Assuming you now have the string algorithm and the tuple params for the current iteration...
getattr(myDataset, algorithm)(*params)
This will call the function on myDataset with the name specified by "algorithm" with the argument list contained in "params".
Here is how I would do this (all code untested):
Step 1: You need to create the algorithms. The Dataset could look like this:
class Dataset(object):
def __init__(self, dataset):
self.dataset = dataset
def __iter__(self):
for x in self.dataset:
yield x
Notice that you make an iterator out of it, so you iterate over it one item at a time. There's a reason for that, you'll see later:
Another algorithm could look like this:
class Multiplier(object):
def __init__(self, previous, multiplier):
self.previous = previous
self.multiplier = multiplier
def __iter__(self):
for x in previous:
yield x * self.multiplier
Step 2
Your user would then need to make a chain of this somehow. Now if he had access to Python directly, you can just do this:
dataset = Dataset(range(100))
multiplier = Multiplier(dataset, 5)
and then get the results by:
for x in multiplier:
print x
And it would ask the multiplier for one piece of data at a time, and the multiplier would in turn as the dataset. If you have a chain, then this means that one piece of data is handled at a time.

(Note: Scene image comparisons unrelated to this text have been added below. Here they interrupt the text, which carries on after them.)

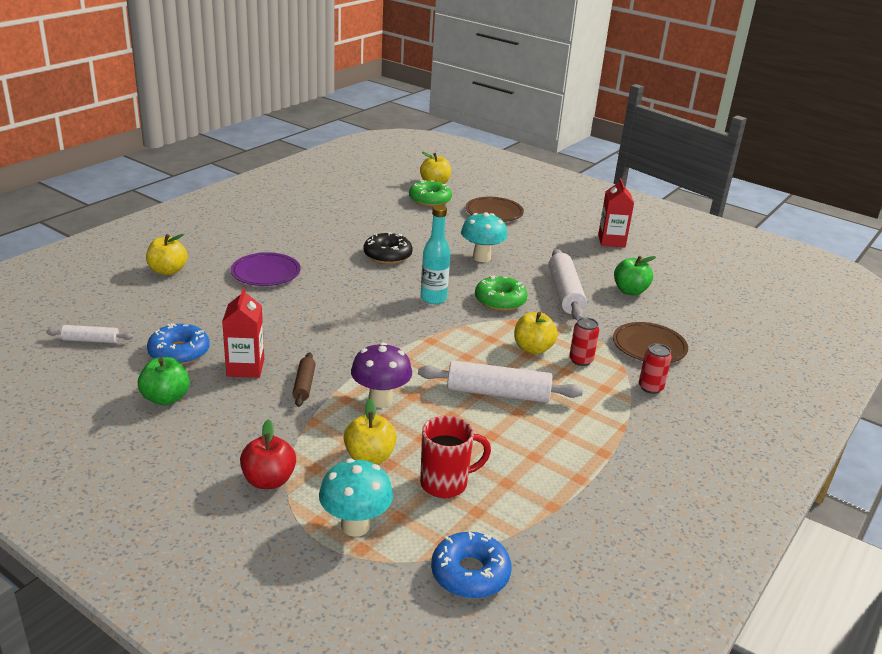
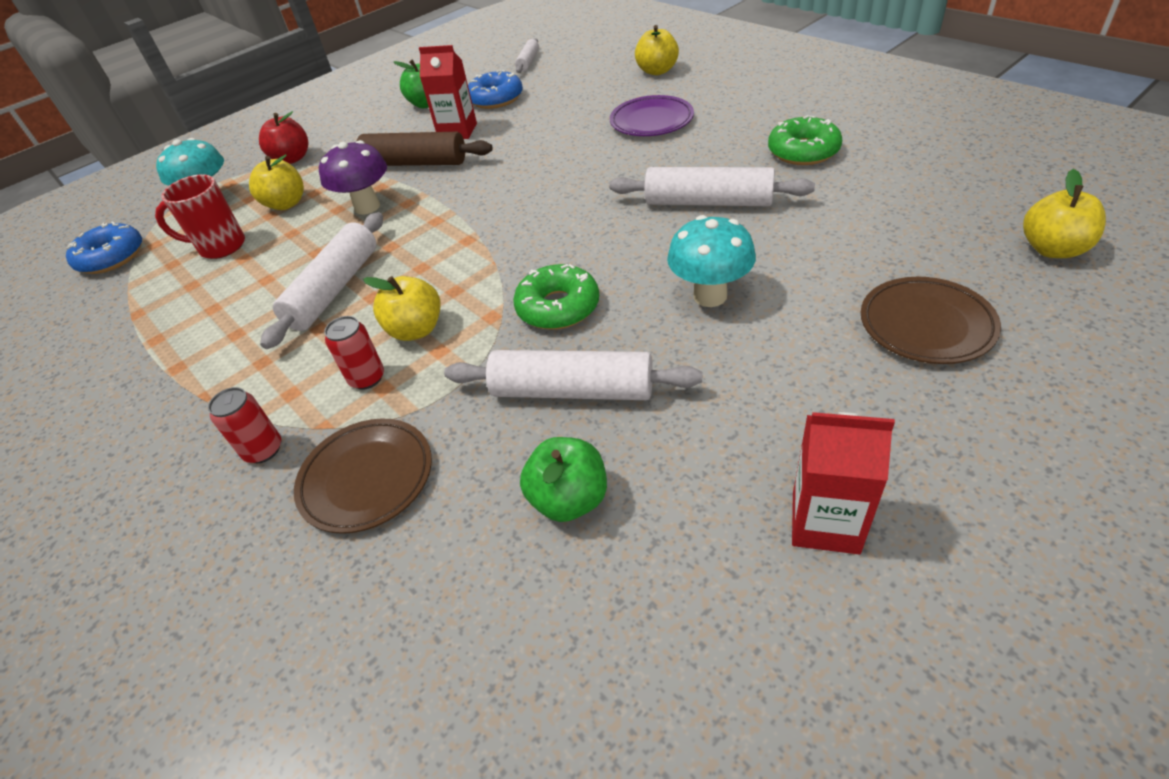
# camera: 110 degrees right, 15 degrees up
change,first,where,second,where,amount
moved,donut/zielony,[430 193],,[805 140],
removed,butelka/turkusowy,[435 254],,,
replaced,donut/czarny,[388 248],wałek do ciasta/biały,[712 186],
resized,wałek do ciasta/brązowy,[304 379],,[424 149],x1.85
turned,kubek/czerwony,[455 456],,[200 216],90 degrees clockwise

This means you can handle huge amounts of data without using a lot of memory.
Step 3
Probably you want to specify the steps in some other way. For example a text file or a string (sounds like this may be web-based?). Then you need a registry over the algorithms. The easiest way is to just create a module called "registry.py" like this:
algorithms = {}
Easy, eh? You would register a new algorithm like so:
from registry import algorithms
algorithms['dataset'] = Dataset
algorithms['multiplier'] = Multiplier
You'd also need a method that creates the chain from specifications in a text file or something. I'll leave that up to you. ;)
(I would probably use the Zope Component Architecture and make algorithms components and register them in the component registry. But that is all strictly speaking overkill).